**EXERCISE DETAILS:**
In full and without change, return each entry.
********
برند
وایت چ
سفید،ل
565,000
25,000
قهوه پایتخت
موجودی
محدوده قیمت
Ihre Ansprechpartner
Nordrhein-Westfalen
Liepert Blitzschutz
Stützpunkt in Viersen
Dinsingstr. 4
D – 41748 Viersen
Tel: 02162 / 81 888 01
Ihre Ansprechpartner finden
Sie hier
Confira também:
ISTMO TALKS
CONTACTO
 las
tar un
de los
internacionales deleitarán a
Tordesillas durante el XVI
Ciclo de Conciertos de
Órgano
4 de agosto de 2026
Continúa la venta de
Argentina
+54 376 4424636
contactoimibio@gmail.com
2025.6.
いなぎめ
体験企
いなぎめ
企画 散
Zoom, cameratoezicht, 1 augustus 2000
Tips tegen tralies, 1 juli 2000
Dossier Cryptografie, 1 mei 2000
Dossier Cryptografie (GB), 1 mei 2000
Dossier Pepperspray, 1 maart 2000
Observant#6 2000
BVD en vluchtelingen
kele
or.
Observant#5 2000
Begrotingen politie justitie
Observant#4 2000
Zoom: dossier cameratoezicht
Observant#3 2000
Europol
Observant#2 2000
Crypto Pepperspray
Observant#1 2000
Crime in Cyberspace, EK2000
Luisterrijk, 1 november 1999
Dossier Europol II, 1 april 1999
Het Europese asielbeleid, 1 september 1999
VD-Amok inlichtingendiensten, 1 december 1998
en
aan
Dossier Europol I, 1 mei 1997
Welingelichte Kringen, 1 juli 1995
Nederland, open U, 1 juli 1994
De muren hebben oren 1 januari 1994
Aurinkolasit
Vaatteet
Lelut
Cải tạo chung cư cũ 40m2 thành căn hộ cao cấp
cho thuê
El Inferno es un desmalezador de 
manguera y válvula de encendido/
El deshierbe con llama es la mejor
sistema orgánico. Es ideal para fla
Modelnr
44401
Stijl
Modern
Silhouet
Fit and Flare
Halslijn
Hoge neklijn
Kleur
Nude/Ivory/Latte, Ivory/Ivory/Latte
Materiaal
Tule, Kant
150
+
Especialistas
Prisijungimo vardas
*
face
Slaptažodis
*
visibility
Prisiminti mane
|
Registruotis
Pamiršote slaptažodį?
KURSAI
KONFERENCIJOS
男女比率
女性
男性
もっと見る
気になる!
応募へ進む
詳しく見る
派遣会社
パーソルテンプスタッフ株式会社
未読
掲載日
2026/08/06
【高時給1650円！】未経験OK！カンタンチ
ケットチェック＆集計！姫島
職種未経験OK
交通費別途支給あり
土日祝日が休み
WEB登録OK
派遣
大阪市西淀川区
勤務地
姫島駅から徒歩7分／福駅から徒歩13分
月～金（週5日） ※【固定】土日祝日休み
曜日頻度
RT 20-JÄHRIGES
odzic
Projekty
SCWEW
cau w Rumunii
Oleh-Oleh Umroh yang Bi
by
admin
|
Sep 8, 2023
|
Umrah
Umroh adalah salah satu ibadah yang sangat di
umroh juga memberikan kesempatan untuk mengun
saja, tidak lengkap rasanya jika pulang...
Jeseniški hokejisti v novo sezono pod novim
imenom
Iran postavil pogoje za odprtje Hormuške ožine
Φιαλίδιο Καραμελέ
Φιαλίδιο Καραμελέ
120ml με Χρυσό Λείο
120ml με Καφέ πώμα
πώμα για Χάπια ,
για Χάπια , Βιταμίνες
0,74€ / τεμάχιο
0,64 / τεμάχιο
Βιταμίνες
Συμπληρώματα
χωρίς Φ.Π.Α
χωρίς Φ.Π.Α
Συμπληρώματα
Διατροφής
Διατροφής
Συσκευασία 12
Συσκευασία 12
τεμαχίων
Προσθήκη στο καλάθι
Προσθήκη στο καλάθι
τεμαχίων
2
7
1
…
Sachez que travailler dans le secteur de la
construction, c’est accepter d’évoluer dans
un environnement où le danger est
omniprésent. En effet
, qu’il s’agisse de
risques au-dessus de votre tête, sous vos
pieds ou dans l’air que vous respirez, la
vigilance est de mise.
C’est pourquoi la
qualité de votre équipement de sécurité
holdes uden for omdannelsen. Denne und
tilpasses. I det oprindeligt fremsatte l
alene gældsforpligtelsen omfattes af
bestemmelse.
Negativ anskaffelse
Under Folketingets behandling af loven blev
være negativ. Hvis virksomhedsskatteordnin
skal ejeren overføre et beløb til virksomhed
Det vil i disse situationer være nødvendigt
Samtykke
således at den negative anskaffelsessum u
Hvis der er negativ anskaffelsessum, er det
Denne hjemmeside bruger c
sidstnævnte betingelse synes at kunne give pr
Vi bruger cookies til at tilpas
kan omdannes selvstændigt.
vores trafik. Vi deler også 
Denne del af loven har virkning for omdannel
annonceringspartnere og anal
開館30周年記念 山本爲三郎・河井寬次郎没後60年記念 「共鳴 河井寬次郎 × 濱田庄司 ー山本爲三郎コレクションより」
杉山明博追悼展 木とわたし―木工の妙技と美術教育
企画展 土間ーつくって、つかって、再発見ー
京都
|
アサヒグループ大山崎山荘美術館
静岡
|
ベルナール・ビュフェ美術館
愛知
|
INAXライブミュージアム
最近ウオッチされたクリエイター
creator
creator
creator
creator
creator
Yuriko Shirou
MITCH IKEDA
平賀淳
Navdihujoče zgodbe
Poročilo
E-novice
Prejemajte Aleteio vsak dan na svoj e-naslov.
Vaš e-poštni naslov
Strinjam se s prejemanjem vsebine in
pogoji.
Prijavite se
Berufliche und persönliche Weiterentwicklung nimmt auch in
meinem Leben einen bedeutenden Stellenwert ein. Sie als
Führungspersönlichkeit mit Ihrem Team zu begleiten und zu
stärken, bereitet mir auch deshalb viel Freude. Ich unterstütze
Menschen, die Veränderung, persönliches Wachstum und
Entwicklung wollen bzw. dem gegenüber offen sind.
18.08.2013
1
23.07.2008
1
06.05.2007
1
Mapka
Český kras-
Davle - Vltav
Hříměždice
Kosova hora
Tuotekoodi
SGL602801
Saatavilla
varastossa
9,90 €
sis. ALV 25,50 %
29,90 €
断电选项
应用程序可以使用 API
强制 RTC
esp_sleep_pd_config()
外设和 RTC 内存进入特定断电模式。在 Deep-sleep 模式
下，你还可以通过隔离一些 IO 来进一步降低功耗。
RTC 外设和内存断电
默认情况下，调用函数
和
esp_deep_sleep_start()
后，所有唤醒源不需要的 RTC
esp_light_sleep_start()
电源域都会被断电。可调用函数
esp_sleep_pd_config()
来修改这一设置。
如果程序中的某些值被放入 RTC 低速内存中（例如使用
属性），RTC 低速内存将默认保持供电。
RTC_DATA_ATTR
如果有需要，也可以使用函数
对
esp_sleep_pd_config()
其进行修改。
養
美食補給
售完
********
**ANSWER:**
برند
وایت چ
سفید،ل
565,000
25,000
قهوه پایتخت
موجودی
محدوده قیمت
Ihre Ansprechpartner
Nordrhein-Westfalen
Liepert Blitzschutz
Stützpunkt in Viersen
Dinsingstr. 4
D – 41748 Viersen
Tel: 02162 / 81 888 01
Ihre Ansprechpartner finden
Sie hier
Confira também:
ISTMO TALKS
CONTACTO
 las
tar un
de los
internacionales deleitarán a
Tordesillas durante el XVI
Ciclo de Conciertos de
Órgano
4 de agosto de 2026
Continúa la venta de
Argentina
+54 376 4424636
contactoimibio@gmail.com
2025.6.
いなぎめ
体験企
いなぎめ
企画 散
Zoom, cameratoezicht, 1 augustus 2000
Tips tegen tralies, 1 juli 2000
Dossier Cryptografie, 1 mei 2000
Dossier Cryptografie (GB), 1 mei 2000
Dossier Pepperspray, 1 maart 2000
Observant#6 2000
BVD en vluchtelingen
kele
or.
Observant#5 2000
Begrotingen politie justitie
Observant#4 2000
Zoom: dossier cameratoezicht
Observant#3 2000
Europol
Observant#2 2000
Crypto Pepperspray
Observant#1 2000
Crime in Cyberspace, EK2000
Luisterrijk, 1 november 1999
Dossier Europol II, 1 april 1999
Het Europese asielbeleid, 1 september 1999
VD-Amok inlichtingendiensten, 1 december 1998
en
aan
Dossier Europol I, 1 mei 1997
Welingelichte Kringen, 1 juli 1995
Nederland, open U, 1 juli 1994
De muren hebben oren 1 januari 1994
Aurinkolasit
Vaatteet
Lelut
Cải tạo chung cư cũ 40m2 thành căn hộ cao cấp
cho thuê
El Inferno es un desmalezador de 
manguera y válvula de encendido/
El deshierbe con llama es la mejor
sistema orgánico. Es ideal para fla
Modelnr
44401
Stijl
Modern
Silhouet
Fit and Flare
Halslijn
Hoge neklijn
Kleur
Nude/Ivory/Latte, Ivory/Ivory/Latte
Materiaal
Tule, Kant
150
+
Especialistas
Prisijungimo vardas
*
face
Slaptažodis
*
visibility
Prisiminti mane
|
Registruotis
Pamiršote slaptažodį?
KURSAI
KONFERENCIJOS
男女比率
女性
男性
もっと見る
気になる!
応募へ進む
詳しく見る
派遣会社
パーソルテンプスタッフ株式会社
未読
掲載日
2026/08/06
【高時給1650円！】未経験OK！カンタンチ
ケットチェック＆集計！姫島
職種未経験OK
交通費別途支給あり
土日祝日が休み
WEB登録OK
派遣
大阪市西淀川区
勤務地
姫島駅から徒歩7分／福駅から徒歩13分
月～金（週5日） ※【固定】土日祝日休み
曜日頻度
RT 20-JÄHRIGES
odzic
Projekty
SCWEW
cau w Rumunii
Oleh-Oleh Umroh yang Bi
by
admin
|
Sep 8, 2023
|
Umrah
Umroh adalah salah satu ibadah yang sangat di
umroh juga memberikan kesempatan untuk mengun
saja, tidak lengkap rasanya jika pulang...
Jeseniški hokejisti v novo sezono pod novim
imenom
Iran postavil pogoje za odprtje Hormuške ožine
Φιαλίδιο Καραμελέ
Φιαλίδιο Καραμελέ
120ml με Χρυσό Λείο
120ml με Καφέ πώμα
πώμα για Χάπια ,
για Χάπια , Βιταμίνες
0,74€ / τεμάχιο
0,64 / τεμάχιο
Βιταμίνες
Συμπληρώματα
χωρίς Φ.Π.Α
χωρίς Φ.Π.Α
Συμπληρώματα
Διατροφής
Διατροφής
Συσκευασία 12
Συσκευασία 12
τεμαχίων
Προσθήκη στο καλάθι
Προσθήκη στο καλάθι
τεμαχίων
2
7
1
…
Sachez que travailler dans le secteur de la
construction, c’est accepter d’évoluer dans
un environnement où le danger est
omniprésent. En effet
, qu’il s’agisse de
risques au-dessus de votre tête, sous vos
pieds ou dans l’air que vous respirez, la
vigilance est de mise.
C’est pourquoi la
qualité de votre équipement de sécurité
holdes uden for omdannelsen. Denne und
tilpasses. I det oprindeligt fremsatte l
alene gældsforpligtelsen omfattes af
bestemmelse.
Negativ anskaffelse
Under Folketingets behandling af loven blev
være negativ. Hvis virksomhedsskatteordnin
skal ejeren overføre et beløb til virksomhed
Det vil i disse situationer være nødvendigt
Samtykke
således at den negative anskaffelsessum u
Hvis der er negativ anskaffelsessum, er det
Denne hjemmeside bruger c
sidstnævnte betingelse synes at kunne give pr
Vi bruger cookies til at tilpas
kan omdannes selvstændigt.
vores trafik. Vi deler også 
Denne del af loven har virkning for omdannel
annonceringspartnere og anal
開館30周年記念 山本爲三郎・河井寬次郎没後60年記念 「共鳴 河井寬次郎 × 濱田庄司 ー山本爲三郎コレクションより」
杉山明博追悼展 木とわたし―木工の妙技と美術教育
企画展 土間ーつくって、つかって、再発見ー
京都
|
アサヒグループ大山崎山荘美術館
静岡
|
ベルナール・ビュフェ美術館
愛知
|
INAXライブミュージアム
最近ウオッチされたクリエイター
creator
creator
creator
creator
creator
Yuriko Shirou
MITCH IKEDA
平賀淳
Navdihujoče zgodbe
Poročilo
E-novice
Prejemajte Aleteio vsak dan na svoj e-naslov.
Vaš e-poštni naslov
Strinjam se s prejemanjem vsebine in
pogoji.
Prijavite se
Berufliche und persönliche Weiterentwicklung nimmt auch in
meinem Leben einen bedeutenden Stellenwert ein. Sie als
Führungspersönlichkeit mit Ihrem Team zu begleiten und zu
stärken, bereitet mir auch deshalb viel Freude. Ich unterstütze
Menschen, die Veränderung, persönliches Wachstum und
Entwicklung wollen bzw. dem gegenüber offen sind.
18.08.2013
1
23.07.2008
1
06.05.2007
1
Mapka
Český kras-
Davle - Vltav
Hříměždice
Kosova hora
Tuotekoodi
SGL602801
Saatavilla
varastossa
9,90 €
sis. ALV 25,50 %
29,90 €
断电选项
应用程序可以使用 API
强制 RTC
esp_sleep_pd_config()
外设和 RTC 内存进入特定断电模式。在 Deep-sleep 模式
下，你还可以通过隔离一些 IO 来进一步降低功耗。
RTC 外设和内存断电
默认情况下，调用函数
和
esp_deep_sleep_start()
后，所有唤醒源不需要的 RTC
esp_light_sleep_start()
电源域都会被断电。可调用函数
esp_sleep_pd_config()
来修改这一设置。
如果程序中的某些值被放入 RTC 低速内存中（例如使用
属性），RTC 低速内存将默认保持供电。
RTC_DATA_ATTR
如果有需要，也可以使用函数
对
esp_sleep_pd_config()
其进行修改。
養
美食補給
售完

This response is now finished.